Multi-channel communication chatbot

On the 23rd of March SAS invited us to join them on this year’s ING Innovation Day. On this yearly event, ING asks several of its strategic partners to present innovative ideas related to a certain IT domain. Together with SAS we created a chatbot to answer human resource related questions, as elaborated here.

One of the core aspects developed by Finaps is the Data Service Layer (DSL), which enables multi-channel communication by combining various services.

 

Combining Enterprise Software with Open Source Software

Within the limited timeframe we had, we embraced the idea that chatbots are imperfect by themselves. To improve the response of our chatbot, we chose to combine existing technologies to quickly create value for the user. The fastest way to achieve this, is by creating a Data Service Layer (DSL) that combines open source services with enterprise software services, as can be seen in the conceptual architecture below.
 

 
This architecture is based on the idea of microservices. Microservices are small, independently deployable, modular services in which each service runs a unique process and communicates through a lightweight mechanism. The main difference with a more traditional Service Oriented Architecture (SOA), is that microservices use fast messaging mechanisms instead of a traditional Enterprise Service Bus (ESB). Both architectures share a lot of similarities. However, because of the messaging mechanisms and the smaller modules, creating new solutions or expand existing solutions can be realised easier.

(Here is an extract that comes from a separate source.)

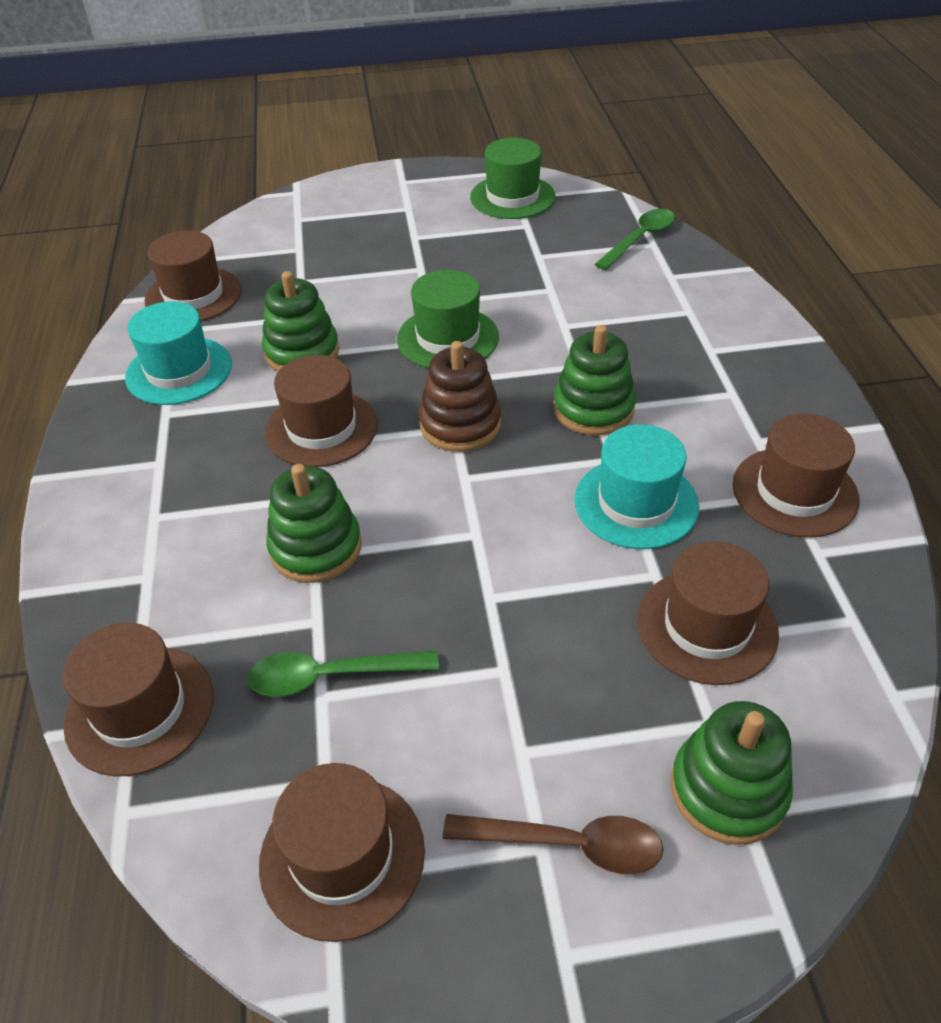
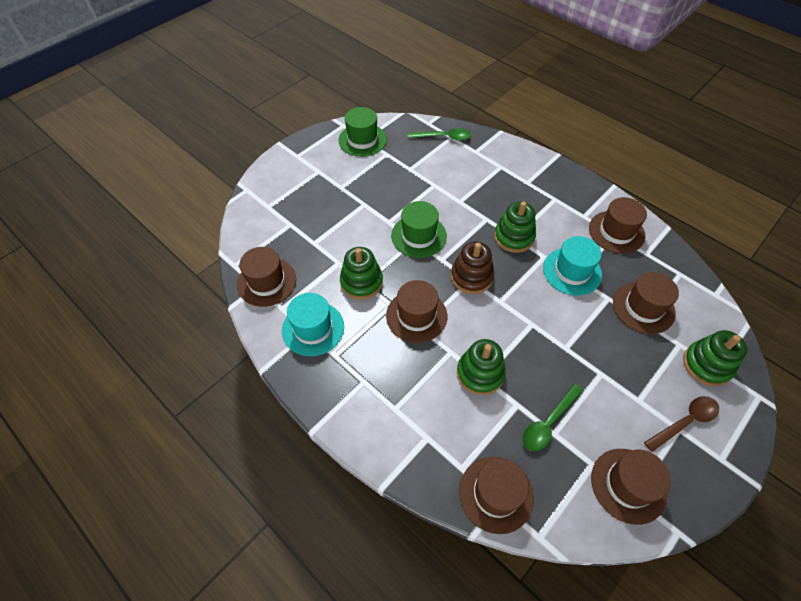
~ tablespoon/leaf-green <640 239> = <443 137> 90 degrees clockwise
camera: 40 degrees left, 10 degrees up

For this specific use case, the Data Service Layer orchestrates all the messages between the microservices. With such a DSL, it is possible to quickly combine various types of microservices to create new experiences, values and services for users. Especially when combining existing enterprise software with open source software with the created DSL, new business values can quickly be realised when creating for instance a user application that communicates with the DSL.
 

Multi-channel communication chatbot

With the microservices architecture, a multi-channel communication chatbot can be realised rapidly, by combining several open source or freely available for use chatbots. As can be seen in the architecture below, two chatbots were used for this use case, but other services could be used to improve the experience. However, open source chatbots make it difficult to create a chatbot that adds value to employees of a company. It was therefore needed to utilise enterprise software to improve the “business knowledge” of the chatbot (e.g. “how many leave days do I have?”).
 

 
As can be seen in the above architecture, a SAS Decision Engine was used from an enterprise point of view. The SAS Decision Engine is often integrated with other enterprise systems and data warehouses within a company. This makes it possible to access company specific data and data analyses capabilities by creating an integration between the DSL and the SAS Decision Engine. This allowed us to access employee-specific (anonomized) data and have it analysed using the SAS Decision Engine, which enhanced the response of the chatbot.
 

Message orchestration

Within the DSL, orchestration is very important, as this determines which service is providing the response to the user. Below you can see the flowchart diagram that reflects the orchestration of incoming messages through the various services, ultimately leading towards a response that is sent back to the user. In this flowchart you can seen where decisions are made and what services are used at which stage.
 

 

Each incoming message is first analysed based on its content. Lets look at two example messages: “How many leave days do I have left?” and “How much parental leave do I have?”.

In both cases the user wants to know something about his or her remaining leave hours, which is the intent of both messages. In the first message, the user wants to know something about the general leave hours, while in the second message it is about parental leave. The entity of the messages is different (e.g. the entity is leave type).

When no intent and entity could be found in the message, the message is sent to an open source chatbot for a response. This chatbot excels at just keeping the conversation going. But when an intent/entity is found, the same service determines whether or not more information is needed (a data query action). If this is the case, the message is sent to the SAS Decision Engine to provide an answer based on the available data. This could mean that more information from the user is needed, which is communicated back to the first service. Either the first service or the SAS Decision Engine provides the DSL with a response that can be communicated back to the user.

One of the more powerful aspects of this setup is that each of the used services independently improves itself through machine learning. So if the chatbot is used more often, the quality of the responses only increase.

 

Play Framework

The service layer is build with the Play Framework. Play Framework is a web development framework with Java and Scala APIs that empowers developers to build applications with an ease unparalleled on the JVM. With the Play Framework you can maintain a delicate balance of performance and reliability, all within a micro-services architecture which is ideal for a chatbot service. Some key features of the Play Framework that made us choose this technology are:

  • A solid foundation in the JVM (Java Virtual Machine) while utilising other technologies for a fast solution. Fully asynchronous, non-blocking and stateless on top of Akka (an actor-based, message driven runtime);
  • Build-in support for JavaScript front ends, which can be used for various front-end applications such as API management or a web-version of the chatbot;
  • Build-support for websockets and REST for connection with other services like SAS or the mobile chatbot application;
  • Build-in support for various database types, such as SQL and NoSQL.